Gore to offer proposals on child poverty

By Associated Press, 10/20/99

ASHINGTON - Vice President Al Gore plans to offer a ''responsible fatherhood'' package today, including a measure urging credit card companies to deny credit to ''dead-broke dads.''

Gore's speech at a Washington church comes the day before Bill Bradley, his rival for the Democratic presidential nomination, delivers a major address on child poverty. The vice president is consistently trying to preempt Bradley's speeches. Days before the former New Jersey senator unveiled an ambitious health-care plan, Gore rushed together a narrower proposal.

''This certainly suggests that the vice president agrees with our agenda,'' Bradley spokesman Eric Hauser said of the poverty proposals. ''But in the end, the depth and significance of our proposals to solve big problems is far greater than his.''

The Gore speech is expected to focus on fathers who cannot afford to pay child support. Its recommendations are aimed primarily at men on welfare and offer incentives for them to find work, said a supporter who had been briefed on the package.

In addition to the credit-card proposal, Gore aims to promote marriage by reducing the tax penalty paid by married couples. He wants to raise the standard deduction for married couples by $1,400 and allow married couples earning up to $29,000 to receive the Earned Income Tax Credit.

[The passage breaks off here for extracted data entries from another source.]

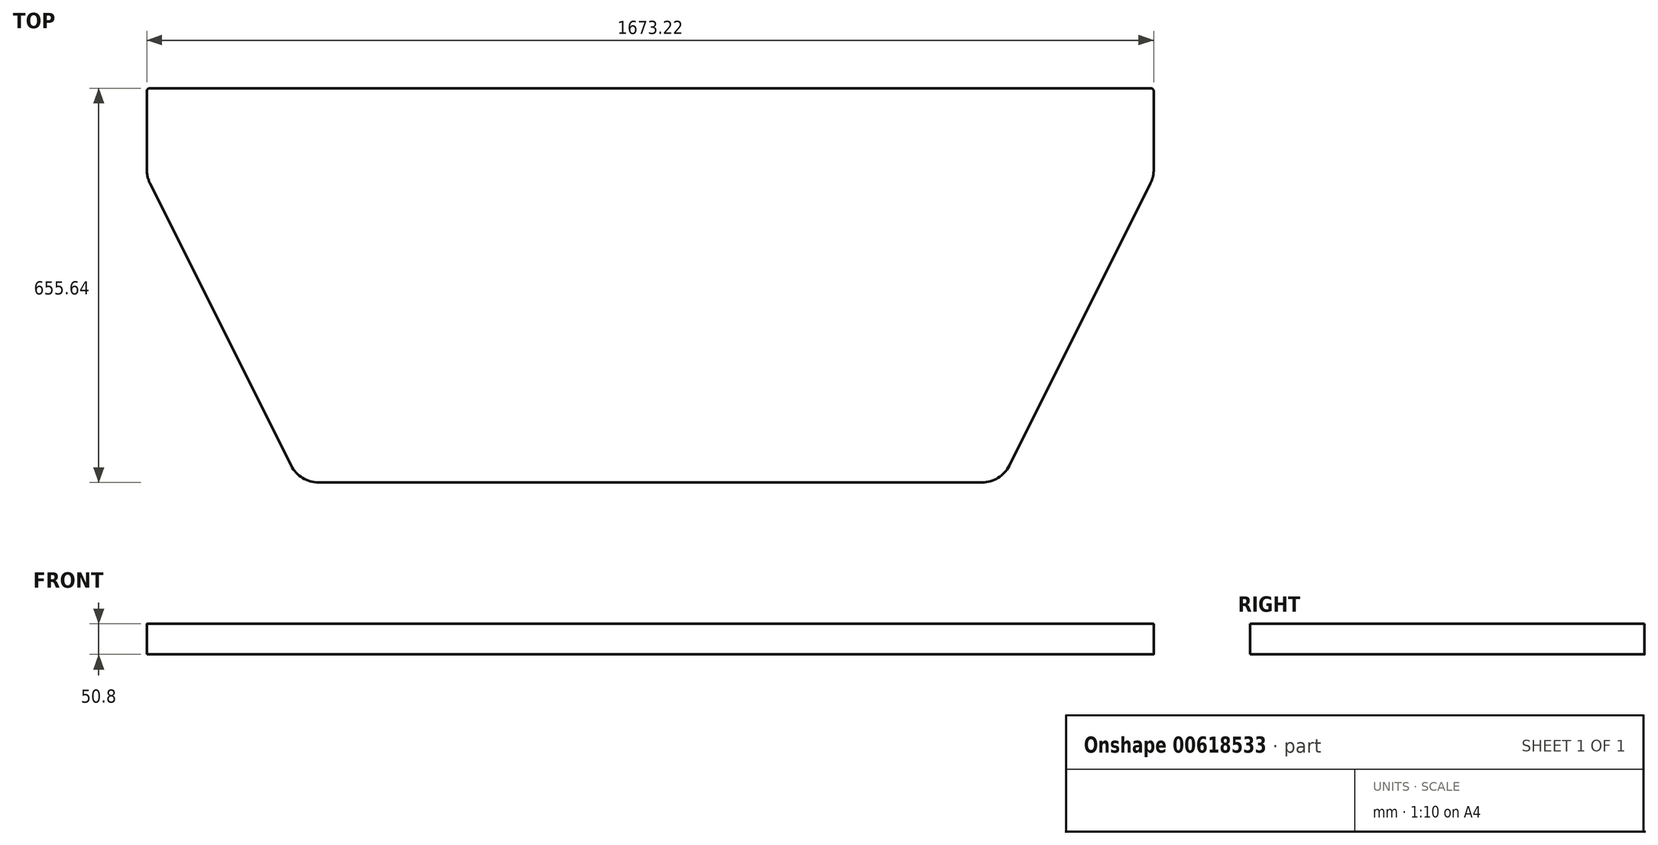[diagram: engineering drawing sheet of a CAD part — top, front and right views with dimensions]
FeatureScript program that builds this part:
annotation { "Feature Type Name" : "Feature", "Feature Type Description" : "" }
export const myFeature = defineFeature(function(context is Context, id is Id, definition is map)
    precondition{}
    {
        {
            var Q0;
            Q0=qCreatedBy(makeId("Top.planeOp"),FACE);
            var sketch = newSketch(context, id + "F0", { "sketchPlane" : qUnion([Q0])});
            skLineSegment(sketch, "E0", {"start": v(-836.61, 0) * mm, "end": v(836.61, 0) * mm});
            skLineSegment(sketch, "E1", {"start": v(836.61, 0) * mm, "end": v(836.61, -147.64) * mm});
            skLineSegment(sketch, "E2", {"start": v(-836.61, 0) * mm, "end": v(-836.61, -147.64) * mm});
            skLineSegment(sketch, "E3", {"start": v(-836.61, -147.64) * mm, "end": v(-582.61, -655.64) * mm});
            skLineSegment(sketch, "E4", {"start": v(-582.61, -655.64) * mm, "end": v(582.61, -655.64) * mm});
            skLineSegment(sketch, "E5", {"start": v(582.61, -655.64) * mm, "end": v(836.61, -147.64) * mm});
            skSolve(sketch);
        }
        {
            var Q0;
            Q0 = qSketchRegion(id + "F0", true);
            extrude(context, id + "F1", {"entities" : qUnion([Q0]), "oppositeDirection" : true, "depth" : 50.8 * mm, "offsetDistance" : 25.4 * mm});
        }
        {
            var Q0;
            Q0=makeQuery(id+"F1.opExtrude","SWEPT_EDGE",EDGE,{"disambiguationData":[OSD([sQuery(id+"F0.wireOp",EDGE,"E2"),sQuery(id+"F0.wireOp",EDGE,"E3")])]});
            var Q1;
            Q1=makeQuery(id+"F1.opExtrude","SWEPT_EDGE",EDGE,{"disambiguationData":[OSD([sQuery(id+"F0.wireOp",EDGE,"E3"),sQuery(id+"F0.wireOp",EDGE,"E4")])]});
            var Q2;
            Q2=makeQuery(id+"F1.opExtrude","SWEPT_EDGE",EDGE,{"disambiguationData":[OSD([sQuery(id+"F0.wireOp",EDGE,"E4"),sQuery(id+"F0.wireOp",EDGE,"E5")])]});
            var Q3;
            Q3=makeQuery(id+"F1.opExtrude","SWEPT_EDGE",EDGE,{"disambiguationData":[OSD([sQuery(id+"F0.wireOp",EDGE,"E1"),sQuery(id+"F0.wireOp",EDGE,"E5")])]});
            fillet(context, id + "F2", {"entities" : qUnion([Q0, Q1, Q2, Q3]), "radius" : 50.8 * mm, "tangentPropagation" : true, "allowEdgeOverflow" : false});
        }
        {
            var Q0;
            Q0=makeQuery(id+"F1.opExtrude","SWEPT_EDGE",EDGE,{"disambiguationData":[OSD([sQuery(id+"F0.wireOp",EDGE,"E0"),sQuery(id+"F0.wireOp",EDGE,"E1")])]});
            var Q1;
            Q1=makeQuery(id+"F1.opExtrude","SWEPT_EDGE",EDGE,{"disambiguationData":[OSD([sQuery(id+"F0.wireOp",EDGE,"E0"),sQuery(id+"F0.wireOp",EDGE,"E2")])]});
            fillet(context, id + "F3", {"entities" : qUnion([Q0, Q1]), "radius" : 5.08 * mm, "tangentPropagation" : true, "allowEdgeOverflow" : false});
        }
    });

Meanwhile, a poll released yesterday showed Gore and Bradley in a close race in Iowa. Gore was favored by 43 percent of the voters questioned, to Bradley's 40 percent, with 17 percent undecided. The survey of 617 people was commissioned by KCCI, a Des Moines television station, and had a margin of error of 6 percentage points.

The news came as Bradley said he would participate in six face-offs with Gore from mid-December to late January. Two of the meetings would occur in Iowa, shortly before that state's first-in-the-nation caucus Jan. 24. Three others would occur in New Hampshire before the nation's first primary Feb. 1. One appearance would be on NBC's ''Meet the Press'' Dec. 19.

Gore aides said the vice president wanted more debates, and sooner. At the end of the day, however, neither campaign had blinked, and it remained murky when the two candidates who say they want to appear together will do so.

Separately, Gore yesterday won the endorsement of the 750,000-member United Steelworkers union. USW President George Becker said in Pittsburgh that he expects Gore as president to support legislation that would fight what the union sees as unfairly high levels of steel imports.

In Washington, meanwhile, Gore told a group of liberal congressmen that President Clinton will campaign on Gore's behalf.

Gore had told the Washington Post last week he considered the campaign a ''very personal quest'' and indicated that he had not decided what role Clinton would play.

Yesterday, however, the vice president made it clear in a meeting with the Congressional Progressive Caucus that Clinton would be involved in the campaign - but also that Gore needs to maintain his own identity to win.

One Democrat at the meeting, Representative James McGovern of Worcester, said Gore ''didn't try to distance himself from the president. He said what he needs to do is make a direct connection with the American people, that people will vote for him on whether they think he will be a good president.''

This weekend, 1,000 volunteers from 14 states will try to knock on 100,000 doors at homes in 42 New Hampshire towns, delivering literature for Gore.

Officials with Bradley's campaign, which has been distributing literature since July, said the Gore effort is unlikely to meet its goal. Mark Longabaugh, the New Hampshire director for Bradley, said most volunteers average 56 to 60 doors a day. That would mean 1,000 volunteers could knock on doors at about 60,000 homes, he said.

''There's no way they can do 100,000 homes even with 1,000 people,'' Longabaugh said. ''It's not physically possible.''

Material from Globe Staff writer Jill Zuckman in Manchester, N.H., was included in this report.